--- EXTRACTO PROPORCIONADO ---

- - - - - - -

Rainer Tuñón C. / Director de Información y Relaciones Públicas de la UP
Hay frases que sobreviven mucho más allá del momento en que fueron pronunciadas. Hace poco escuché una de ellas. La periodista y ex primera dama panameña Lorena Castillo hablaba en un podcast sobre 'la normalización de lo inaceptable', una expresión que describe una realidad instalada en lo cotidiano.
La frase no se refiere únicamente a la corrupción ni exclusivamente a la política. Habla de algo más profundo: nuestra capacidad colectiva para acostumbrarnos a situaciones que deberían provocar rechazo, indignación o, al menos, una conversación nacional mucho más seria.
Con frecuencia nos percibimos como habitantes de una nación donde todo se denuncia y allí queda. Lo escuchamos a menudo: “vivimos en el país donde no pasa nada”. Los escándalos aparecen, generan titulares y ocupan horas de discusión en medios y redes sociales, pero la sensación ciudadana es que rara vez producen consecuencias proporcionales a la gravedad de los hechos. Esa percepción alimenta la resignación y convierte la indignación en un ensayo temporal.
Nos indignamos, comentamos, compartimos publicaciones y exigimos respuestas. Pocos días después, la atención colectiva se desplaza hacia otro tema. Mientras tanto, los problemas se reciclan. Lo cierto es que cuando una sociedad deja de cuestionar aquello que sabe que está mal, comienza a normalizar lo inaceptable.
De hecho, esta reflexión no es nueva. La investigadora de la Universidad de Panamá, Gabisell Barsallo, ha advertido que nuestro conocido juega vivo puede trascender la simple picardía popular para convertirse en una práctica cultural ampliamente aceptada y asociada al deterioro de los valores cívicos y a la corrupción, normalizando lo inaceptable. Su planteamiento desplaza la discusión desde los grandes escándalos políticos hacia un terreno menos cómodo: nuestras propias conductas cotidianas.

- - - - - - -

--- SEGMENTO DE DATOS ---

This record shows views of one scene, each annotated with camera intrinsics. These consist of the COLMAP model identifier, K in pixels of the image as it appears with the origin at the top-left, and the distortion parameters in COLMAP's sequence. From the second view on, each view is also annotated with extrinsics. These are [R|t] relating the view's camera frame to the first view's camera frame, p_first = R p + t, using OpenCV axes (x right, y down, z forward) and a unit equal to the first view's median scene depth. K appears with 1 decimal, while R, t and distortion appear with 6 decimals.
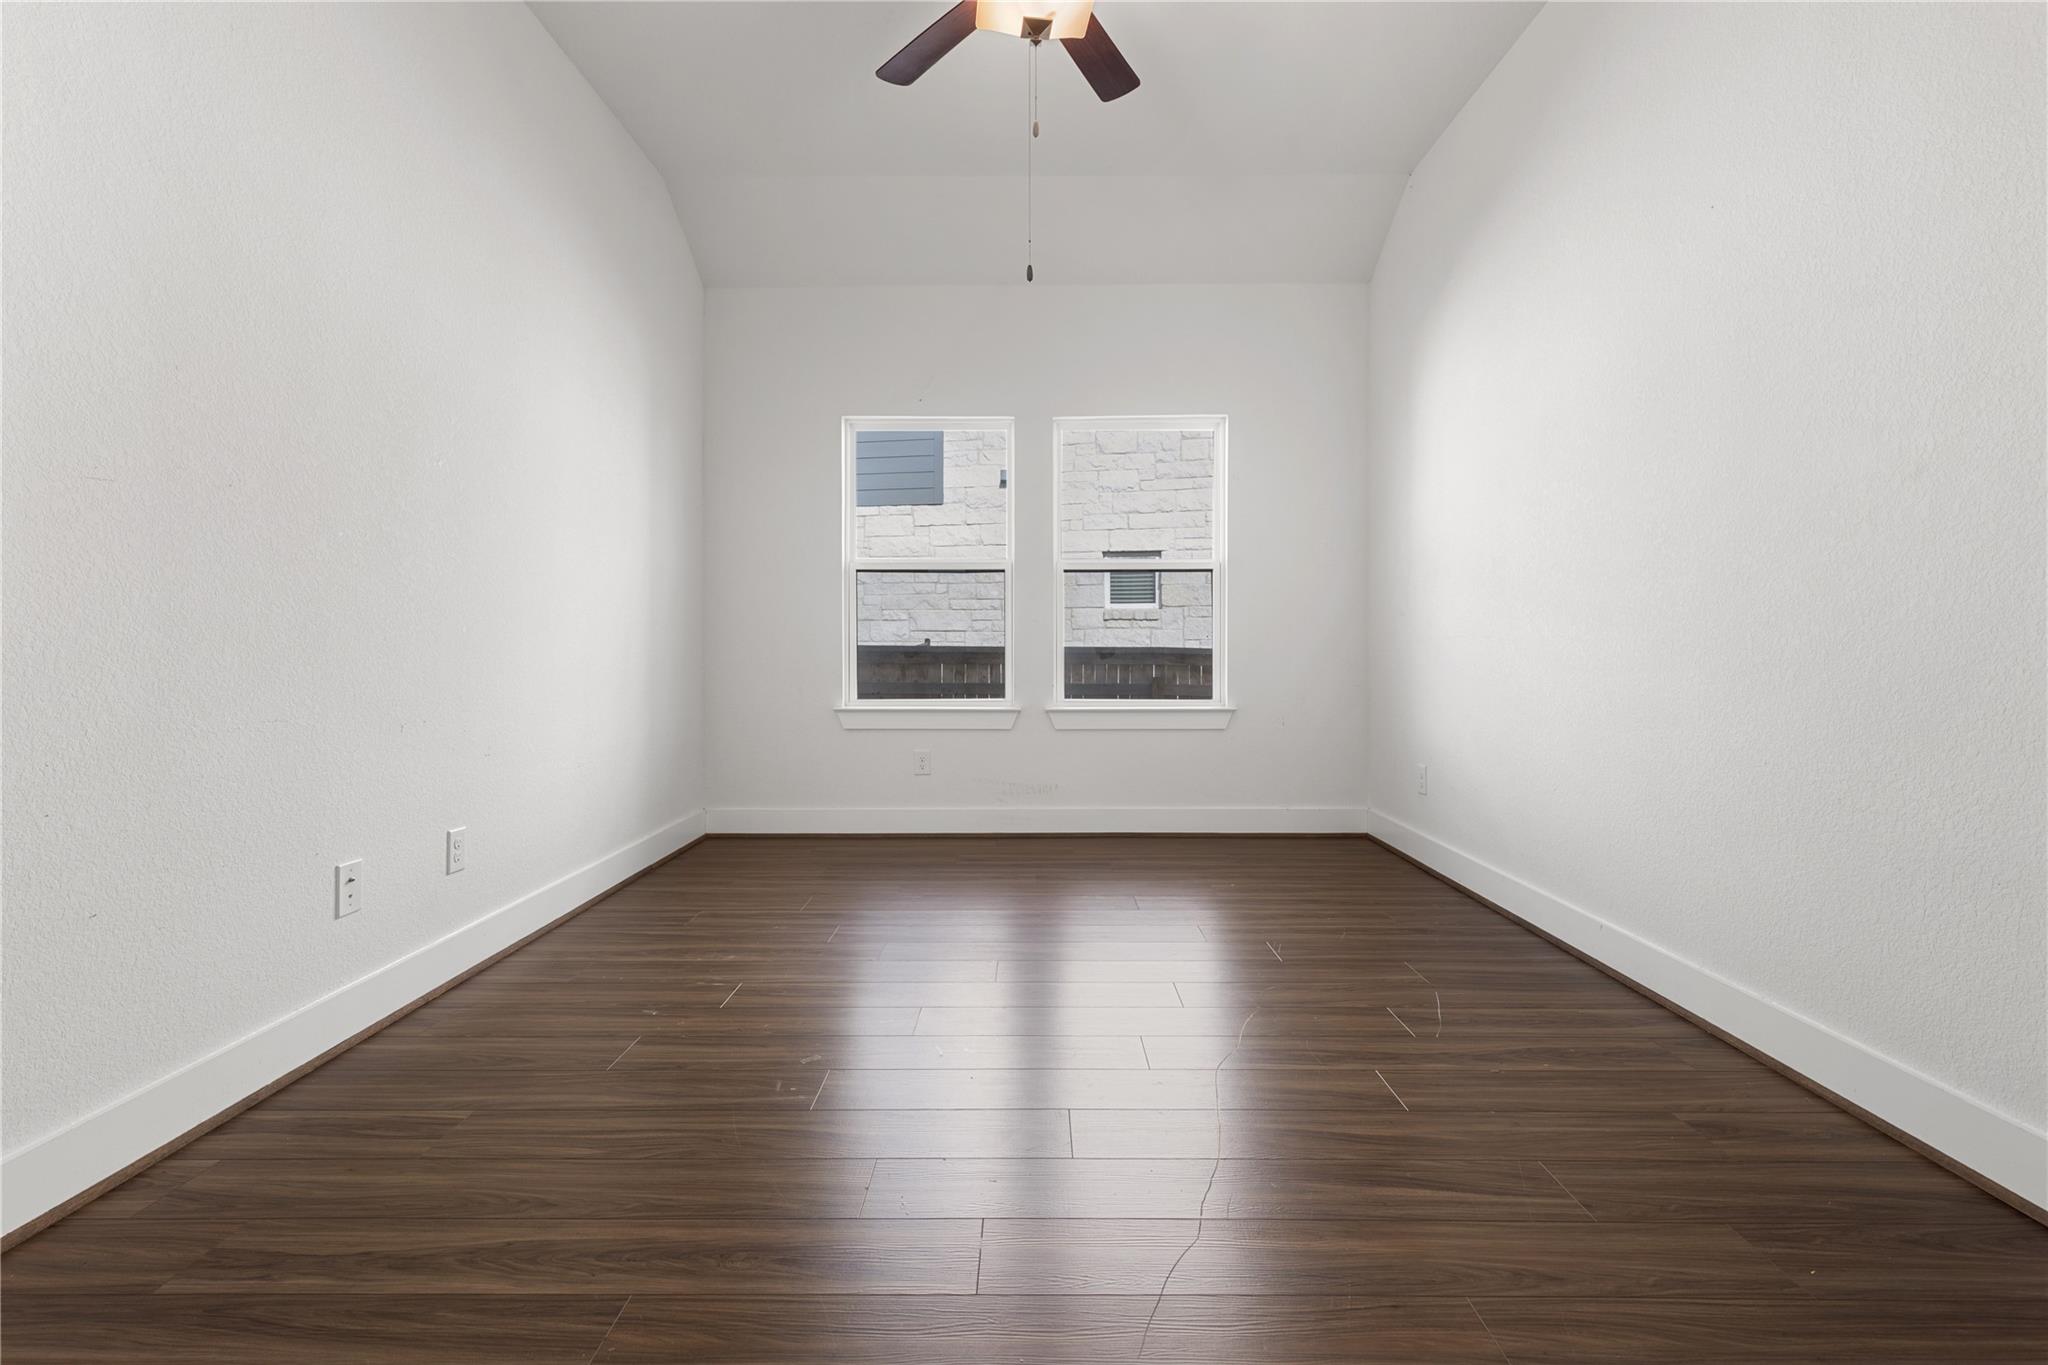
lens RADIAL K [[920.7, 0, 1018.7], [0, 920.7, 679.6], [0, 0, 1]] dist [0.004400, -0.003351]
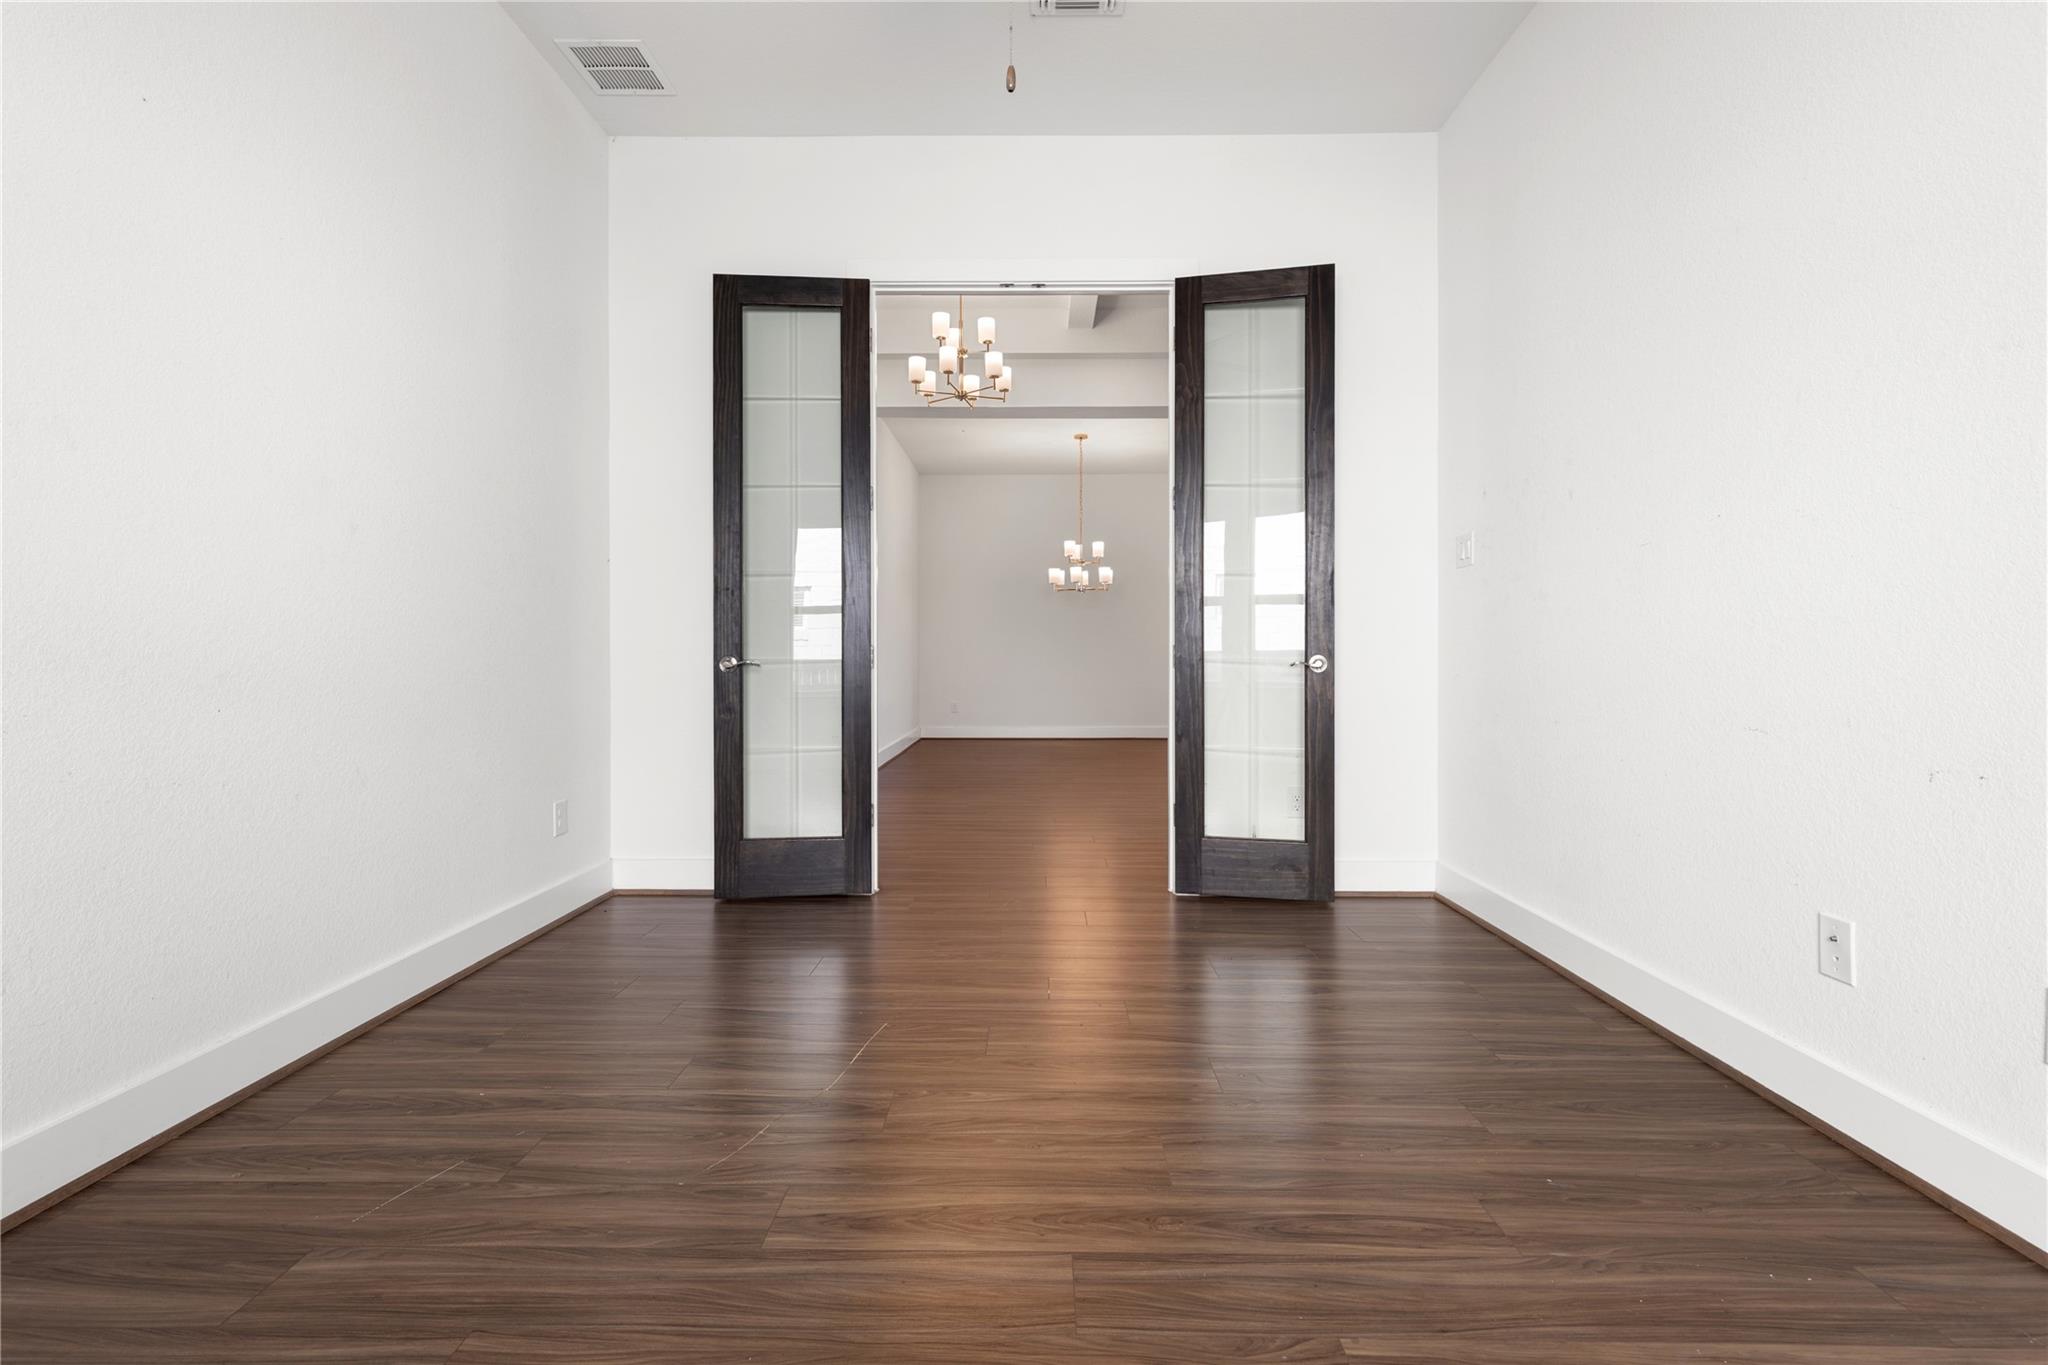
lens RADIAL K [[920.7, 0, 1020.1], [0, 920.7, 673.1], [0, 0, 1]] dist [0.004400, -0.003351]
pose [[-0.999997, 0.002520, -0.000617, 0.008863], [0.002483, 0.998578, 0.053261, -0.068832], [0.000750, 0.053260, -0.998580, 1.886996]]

- - - - - - -

--- USANDO LA INFORMACIÓN ---
1. Repite tal cual, del texto sobre la normalización de lo inaceptable, el tramo que va desde "De hecho, esta" hasta "propias conductas cotidianas.".
2. Sigue escribiendo el texto sobre la normalización de lo inaceptable a partir de su última oración.

--- RESPUESTAS POR PUNTO ---
1.
De hecho, esta reflexión no es nueva. La investigadora de la Universidad de Panamá, Gabisell Barsallo, ha advertido que nuestro conocido juega vivo puede trascender la simple picardía popular para convertirse en una práctica cultural ampliamente aceptada y asociada al deterioro de los valores cívicos y a la corrupción, normalizando lo inaceptable. Su planteamiento desplaza la discusión desde los grandes escándalos políticos hacia un terreno menos cómodo: nuestras propias conductas cotidianas.

2.
Esta preocupación trasciende lo panameño. La filósofa alemana Hannah Arendt advirtió sobre el peligro de banalizar conductas moralmente cuestionables hasta convertirlas en parte del paisaje cotidiano; en tanto, el economista e historiador Douglass North sostuvo que las instituciones difícilmente pueden funcionar cuando las normas culturales incentivan comportamientos contrarios al interés colectivo.
Cuando una sociedad convive demasiado tiempo con determinadas irregularidades, estas dejan de parecer extraordinarias. Lo excepcional se vuelve cotidiano. Lo incorrecto se convierte en costumbre. Lo inaceptable termina normalizado.
Quizás por eso Panamá vive en una contradicción permanente. Nos indignan los grandes casos de corrupción, pero justificamos sus versiones más pequeñas; criticamos el clientelismo, pero buscamos recomendaciones para agilizar trámites; rechazamos el favoritismo, pero celebramos la influencia cuando nos beneficia. Condenamos la corrupción en abstracto mientras convivimos y normalizamos algunas de sus expresiones cotidianas.
El problema es que toda sociedad termina pareciéndose a aquello que colectivamente tolera. La normalización de lo inaceptable es un proceso lento mediante el cual las excepciones se convierten en costumbre, las irregularidades dejan de sorprender y la resignación sustituye a la exigencia ciudadana.
Aquí, la pregunta que Panamá debe hacerse es cuánto más estamos dispuestos a normalizar antes de decidir que lo inaceptable vuelva a ser, sencillamente, inaceptable.